→ **Task objective**
Format the rows below as a JSON list of strings, one string per line, with blank lines left out. Leave the pictures out of the list.

→ **Extracted material**
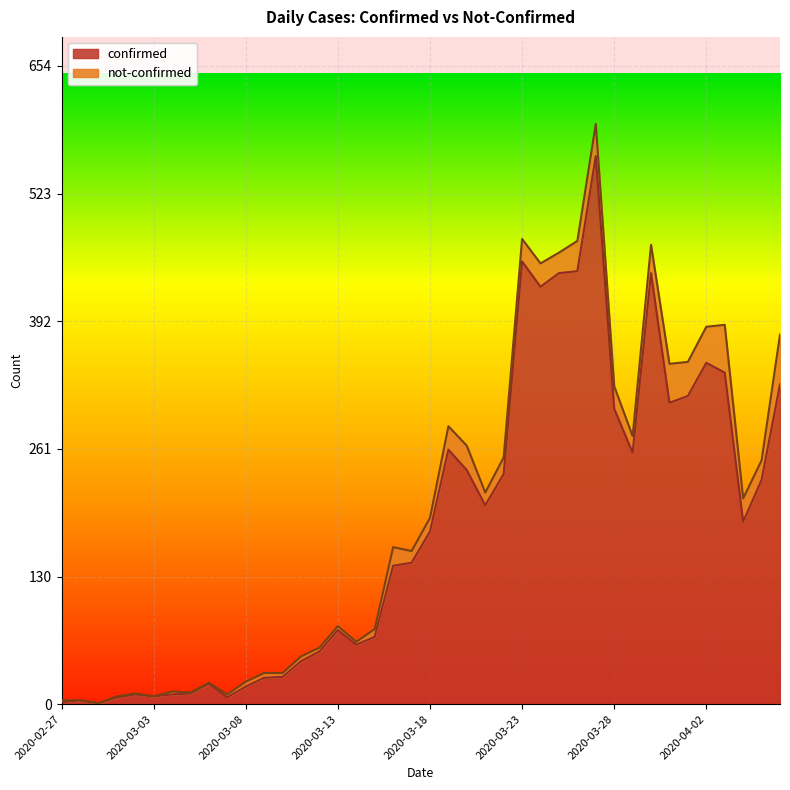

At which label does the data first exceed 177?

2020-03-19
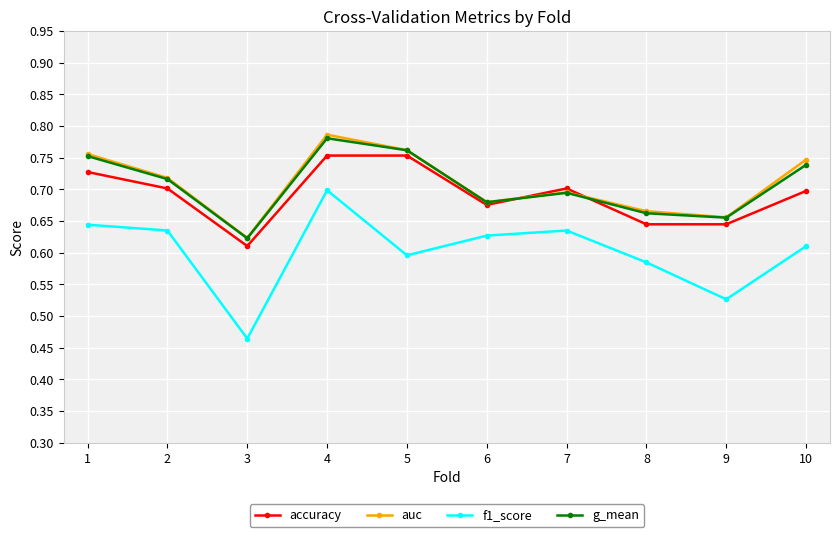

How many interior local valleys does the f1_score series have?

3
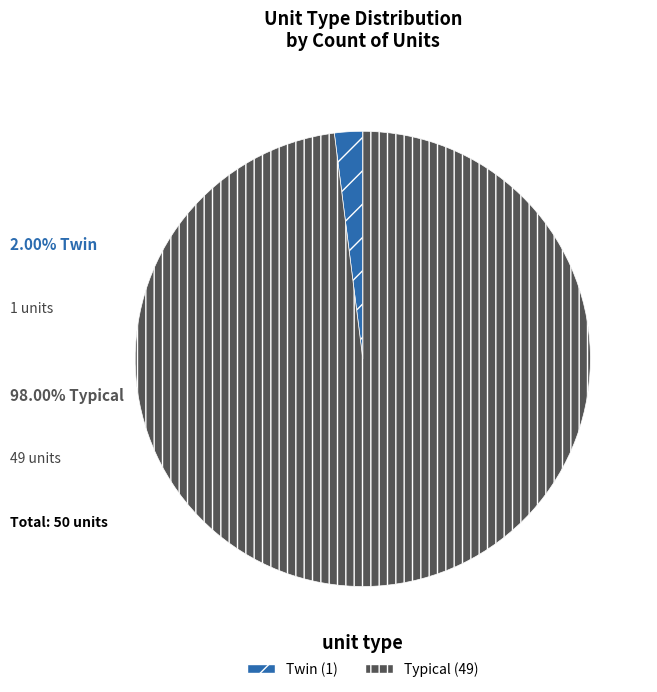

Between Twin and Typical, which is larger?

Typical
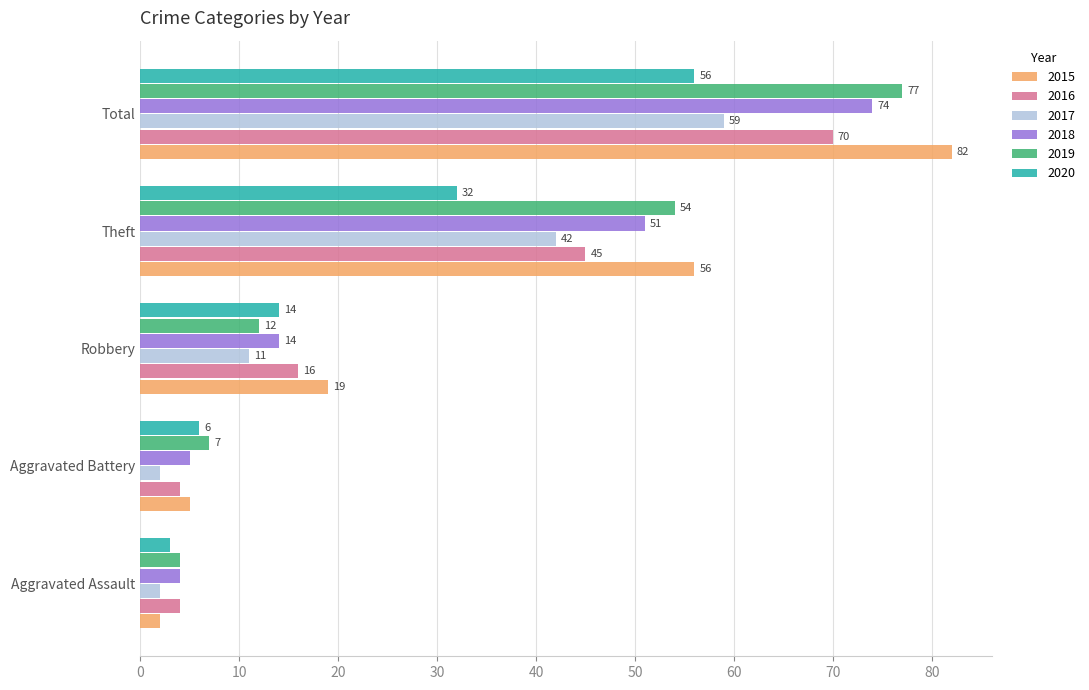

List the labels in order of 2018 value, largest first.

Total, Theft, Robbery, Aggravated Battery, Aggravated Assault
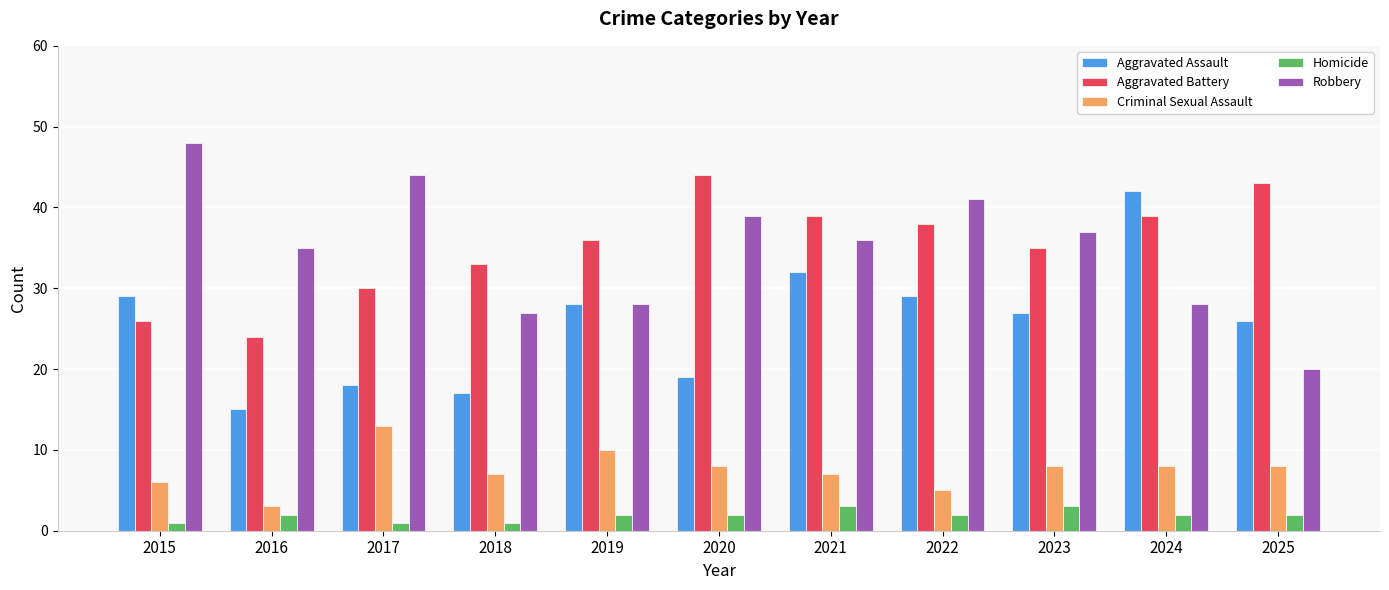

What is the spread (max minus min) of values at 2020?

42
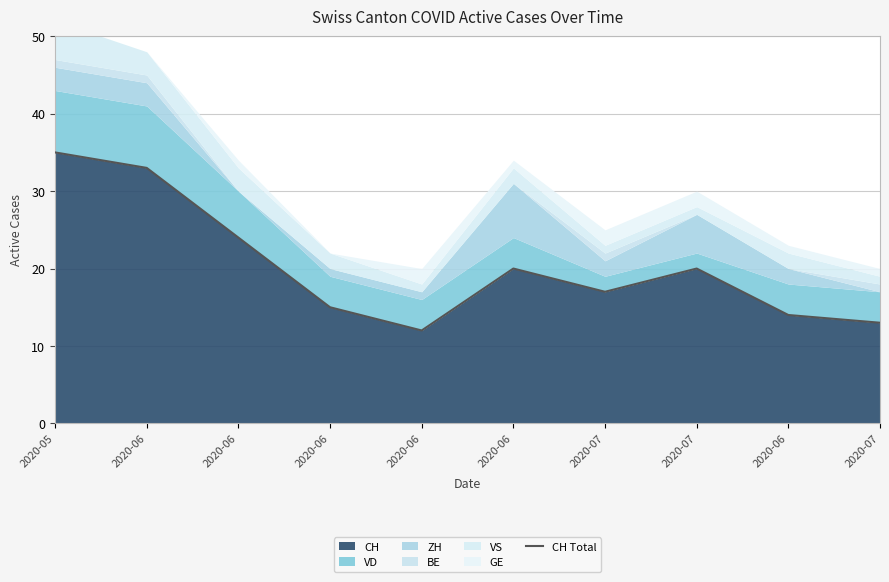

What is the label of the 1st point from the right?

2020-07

→ **Answer for this exercise**
[
  "At which label does the data first exceed 177?",
  "2020-03-19",
  "How many interior local valleys does the f1_score series have?",
  "3",
  "Between Twin and Typical, which is larger?",
  "Typical",
  "List the labels in order of 2018 value, largest first.",
  "Total, Theft, Robbery, Aggravated Battery, Aggravated Assault",
  "What is the spread (max minus min) of values at 2020?",
  "42",
  "What is the label of the 1st point from the right?",
  "2020-07"
]